I made a desperate attempt to weasel my way to Washington through this very blog and bragging about how many views it gets. I begged, actually- grovelled is probably a better word. And I still couldn’t score an invite to the historic gathering of positoids at the White House. So I did what anyone in my position would do: I went into the mountains and got hopped up on hallucinogens to deal with my feelings of rejection.
This is what I recorded.
Actually, that’s not my voice or precious experience in the video. But it’s contents provide some clues as to how we as the AIDS community should respond to this new strategy and lovefest with the attention the White House is investing in our cause, in our lives. The strategy is full of old ideas and goals that so many of us have been working towards for years now. We can’t be overwhelmed by the thought of a US President caring about people with AIDS who live in this country; in fact, to get further funding to continue life-saving programs like ADAP, we have to encourage our elected officials to recognize that we live in their voting district- and that we do vote.
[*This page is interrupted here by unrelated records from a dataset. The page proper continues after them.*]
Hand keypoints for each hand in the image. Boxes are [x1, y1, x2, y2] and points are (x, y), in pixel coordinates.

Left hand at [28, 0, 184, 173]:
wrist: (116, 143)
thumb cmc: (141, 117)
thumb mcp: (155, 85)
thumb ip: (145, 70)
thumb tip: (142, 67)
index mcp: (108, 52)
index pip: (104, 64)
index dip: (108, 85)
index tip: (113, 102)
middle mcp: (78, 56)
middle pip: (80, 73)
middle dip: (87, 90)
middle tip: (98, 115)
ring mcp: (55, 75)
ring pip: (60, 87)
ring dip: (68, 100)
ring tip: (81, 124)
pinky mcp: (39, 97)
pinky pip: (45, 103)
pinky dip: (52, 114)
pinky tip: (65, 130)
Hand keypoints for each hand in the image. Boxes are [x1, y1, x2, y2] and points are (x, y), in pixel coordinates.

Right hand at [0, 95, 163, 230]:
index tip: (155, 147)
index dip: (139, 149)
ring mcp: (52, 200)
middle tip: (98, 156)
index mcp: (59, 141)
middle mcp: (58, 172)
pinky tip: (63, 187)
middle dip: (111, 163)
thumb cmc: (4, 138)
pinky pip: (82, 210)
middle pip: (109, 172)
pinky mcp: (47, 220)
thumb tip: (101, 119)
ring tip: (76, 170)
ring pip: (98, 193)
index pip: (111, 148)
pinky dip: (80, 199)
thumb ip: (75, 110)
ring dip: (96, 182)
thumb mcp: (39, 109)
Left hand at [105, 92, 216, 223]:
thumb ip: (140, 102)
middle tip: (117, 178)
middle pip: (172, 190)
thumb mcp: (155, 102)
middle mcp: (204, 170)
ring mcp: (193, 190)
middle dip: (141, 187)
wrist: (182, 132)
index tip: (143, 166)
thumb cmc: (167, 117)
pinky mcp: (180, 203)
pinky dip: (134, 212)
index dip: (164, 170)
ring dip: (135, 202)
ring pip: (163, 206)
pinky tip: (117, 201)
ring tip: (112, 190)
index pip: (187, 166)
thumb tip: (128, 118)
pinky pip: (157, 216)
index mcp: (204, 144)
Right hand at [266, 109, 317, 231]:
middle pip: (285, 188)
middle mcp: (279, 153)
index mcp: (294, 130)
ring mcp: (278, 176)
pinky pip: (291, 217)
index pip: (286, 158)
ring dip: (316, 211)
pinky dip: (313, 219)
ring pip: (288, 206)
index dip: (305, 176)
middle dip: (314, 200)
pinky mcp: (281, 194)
In that regard, Barack needs us just as much- if not more- than we need him.
If we don’t take this incredible opportunity then we may as well be tripping out in the mountains, crying over double rainbows while our fellow positoids continue to die while waiting for their live-saving treatments. Because if the political pendulum swings mightily in the other direction in 2012, then we all will be packing our bags, replacing our HIV meds with mushrooms, and heading for the hills.